The sandbox is a lightweight Alpine-based container, it runs as a non-root user for security, it has minimal dependencies installed (curl, bash, coreutils)
The container has restricted outbound access—only HTTP/S requests are allowed. It runs inside an isolated network namespace with no access to the host network or other infrastructure components. There's no inbound access, and the container can't receive unsolicited requests from the outside world.
The sandbox container can only communicate with other containers in the same network, the main application container and sandbox container are on the same network, allowing them to communicate.
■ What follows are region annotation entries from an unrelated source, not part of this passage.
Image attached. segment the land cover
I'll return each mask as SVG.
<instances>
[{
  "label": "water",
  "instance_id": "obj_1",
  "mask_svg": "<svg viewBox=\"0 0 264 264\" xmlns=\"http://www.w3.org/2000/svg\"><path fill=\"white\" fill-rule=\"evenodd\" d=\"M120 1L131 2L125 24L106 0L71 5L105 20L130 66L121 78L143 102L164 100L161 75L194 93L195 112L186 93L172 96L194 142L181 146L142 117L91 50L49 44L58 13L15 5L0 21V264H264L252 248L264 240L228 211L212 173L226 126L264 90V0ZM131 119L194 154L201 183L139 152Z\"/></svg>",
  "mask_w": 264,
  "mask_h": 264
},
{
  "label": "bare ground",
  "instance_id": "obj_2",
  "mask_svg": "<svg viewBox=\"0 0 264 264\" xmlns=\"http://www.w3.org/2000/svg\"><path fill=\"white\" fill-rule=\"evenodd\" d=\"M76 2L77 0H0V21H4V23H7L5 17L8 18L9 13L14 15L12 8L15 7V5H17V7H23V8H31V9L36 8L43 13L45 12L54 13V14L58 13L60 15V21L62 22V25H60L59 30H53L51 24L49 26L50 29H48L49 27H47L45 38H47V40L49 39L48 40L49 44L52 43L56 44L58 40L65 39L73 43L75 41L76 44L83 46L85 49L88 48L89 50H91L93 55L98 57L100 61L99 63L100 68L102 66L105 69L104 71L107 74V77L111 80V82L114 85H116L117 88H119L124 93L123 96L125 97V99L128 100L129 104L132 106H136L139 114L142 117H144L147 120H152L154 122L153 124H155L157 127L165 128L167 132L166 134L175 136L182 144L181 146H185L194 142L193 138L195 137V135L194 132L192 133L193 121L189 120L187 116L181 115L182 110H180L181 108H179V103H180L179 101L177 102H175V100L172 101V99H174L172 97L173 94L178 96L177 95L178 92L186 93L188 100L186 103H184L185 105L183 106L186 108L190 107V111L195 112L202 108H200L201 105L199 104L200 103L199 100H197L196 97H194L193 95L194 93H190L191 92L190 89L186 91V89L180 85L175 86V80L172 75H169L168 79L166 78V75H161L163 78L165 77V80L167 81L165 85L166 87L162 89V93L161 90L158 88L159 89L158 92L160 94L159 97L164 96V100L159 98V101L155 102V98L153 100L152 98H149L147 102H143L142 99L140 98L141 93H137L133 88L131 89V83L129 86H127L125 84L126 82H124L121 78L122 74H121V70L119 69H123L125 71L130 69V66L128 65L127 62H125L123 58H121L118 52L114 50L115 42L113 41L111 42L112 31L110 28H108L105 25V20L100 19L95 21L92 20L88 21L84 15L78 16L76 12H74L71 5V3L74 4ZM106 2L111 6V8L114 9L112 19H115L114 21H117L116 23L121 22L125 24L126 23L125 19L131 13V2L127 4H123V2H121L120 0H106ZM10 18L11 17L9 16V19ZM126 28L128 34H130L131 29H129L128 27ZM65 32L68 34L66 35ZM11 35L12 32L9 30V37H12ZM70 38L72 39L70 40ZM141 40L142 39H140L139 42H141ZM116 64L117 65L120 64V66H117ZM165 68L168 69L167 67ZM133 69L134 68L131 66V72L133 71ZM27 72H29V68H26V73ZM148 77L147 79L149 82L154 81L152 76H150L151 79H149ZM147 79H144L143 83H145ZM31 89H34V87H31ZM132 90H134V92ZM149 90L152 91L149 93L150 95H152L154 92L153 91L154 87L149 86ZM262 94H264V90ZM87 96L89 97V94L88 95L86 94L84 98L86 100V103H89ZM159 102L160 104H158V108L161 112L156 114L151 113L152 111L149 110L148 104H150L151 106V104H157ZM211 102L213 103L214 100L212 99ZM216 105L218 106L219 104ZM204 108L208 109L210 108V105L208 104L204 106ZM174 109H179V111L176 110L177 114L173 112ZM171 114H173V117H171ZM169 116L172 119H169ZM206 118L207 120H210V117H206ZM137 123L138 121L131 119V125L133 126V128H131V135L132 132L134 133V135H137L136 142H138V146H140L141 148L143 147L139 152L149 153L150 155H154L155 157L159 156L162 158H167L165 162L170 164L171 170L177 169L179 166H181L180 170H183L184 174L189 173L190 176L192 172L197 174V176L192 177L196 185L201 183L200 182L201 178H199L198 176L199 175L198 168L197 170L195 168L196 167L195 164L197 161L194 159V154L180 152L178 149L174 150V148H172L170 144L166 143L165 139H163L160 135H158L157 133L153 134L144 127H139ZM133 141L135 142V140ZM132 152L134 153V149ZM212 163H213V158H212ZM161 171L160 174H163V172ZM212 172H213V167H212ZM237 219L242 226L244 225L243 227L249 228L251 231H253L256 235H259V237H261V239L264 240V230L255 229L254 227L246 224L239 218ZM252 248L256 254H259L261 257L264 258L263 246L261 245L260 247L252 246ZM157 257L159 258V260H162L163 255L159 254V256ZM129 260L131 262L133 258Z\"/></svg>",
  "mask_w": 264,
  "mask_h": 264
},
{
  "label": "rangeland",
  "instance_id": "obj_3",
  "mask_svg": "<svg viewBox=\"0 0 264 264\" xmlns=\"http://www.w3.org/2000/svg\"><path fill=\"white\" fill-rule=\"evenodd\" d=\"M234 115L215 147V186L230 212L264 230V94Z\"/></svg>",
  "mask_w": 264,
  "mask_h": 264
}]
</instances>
Yes — executions are done server-side, inside a resource-limited, sandboxed Docker container. That’s why login is required: to prevent abuse, rate-limit usage.
I have a feature working to allow users browser side execution, but as others have also pointed out CORS is a big blocker for client side execution not working for all APIs.
You didn’t miss anything in the docs. Right now uncurl.dev only supports http/https (and technically ftp, though it’s untested). Protocols like dict://, smtp://, etc. aren’t parsed or handled correctly yet, which is why you’re seeing that “invalid URL” error.
I hadn’t actually considered dict:// usage, I see the bug report as well, thanks, will see if I can include it.
uncurl.dev kind of grew out of that same spirit, but with the goal of making the output shareable and executable in a browser, especially for folks who might not have an IDE set up or are outside the usual dev loop (PMs, etc.)
Non-logged in curls are auto purged after 30 days.